**Records for this exercise**
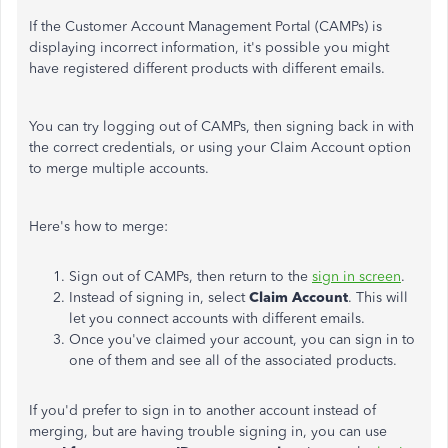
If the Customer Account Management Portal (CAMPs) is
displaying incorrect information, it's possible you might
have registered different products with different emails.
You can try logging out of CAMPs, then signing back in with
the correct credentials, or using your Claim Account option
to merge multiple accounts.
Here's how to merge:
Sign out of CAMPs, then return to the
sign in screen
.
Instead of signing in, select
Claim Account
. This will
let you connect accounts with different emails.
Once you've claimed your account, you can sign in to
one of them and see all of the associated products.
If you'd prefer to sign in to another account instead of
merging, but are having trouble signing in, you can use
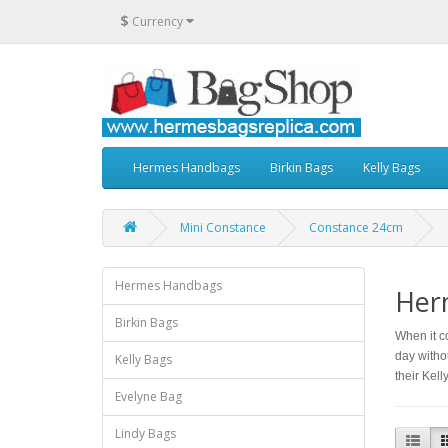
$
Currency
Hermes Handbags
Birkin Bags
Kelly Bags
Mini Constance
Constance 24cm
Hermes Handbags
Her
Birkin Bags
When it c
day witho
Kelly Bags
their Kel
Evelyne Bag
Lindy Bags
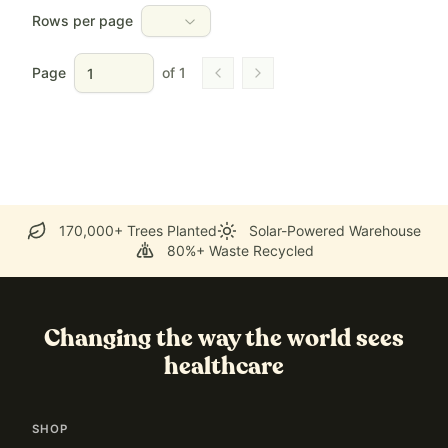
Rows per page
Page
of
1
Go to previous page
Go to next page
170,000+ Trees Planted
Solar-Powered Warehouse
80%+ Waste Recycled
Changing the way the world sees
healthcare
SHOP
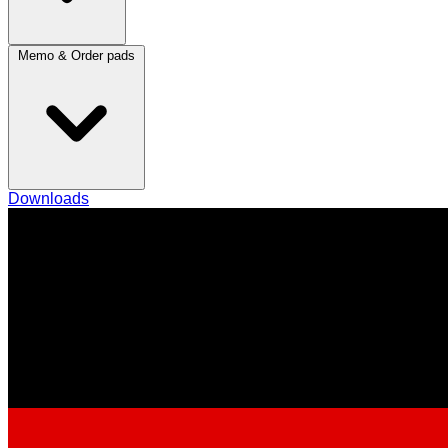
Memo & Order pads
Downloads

**Description of the task**
Look above for the line holding "You can try" and the line holding "Once you've claimed". Retype both, and every line between them, word for word and nothing else.

**Solution for this problem**
You can try logging out of CAMPs, then signing back in with
the correct credentials, or using your Claim Account option
to merge multiple accounts.
Here's how to merge:
Sign out of CAMPs, then return to the
sign in screen
.
Instead of signing in, select
Claim Account
. This will
let you connect accounts with different emails.
Once you've claimed your account, you can sign in to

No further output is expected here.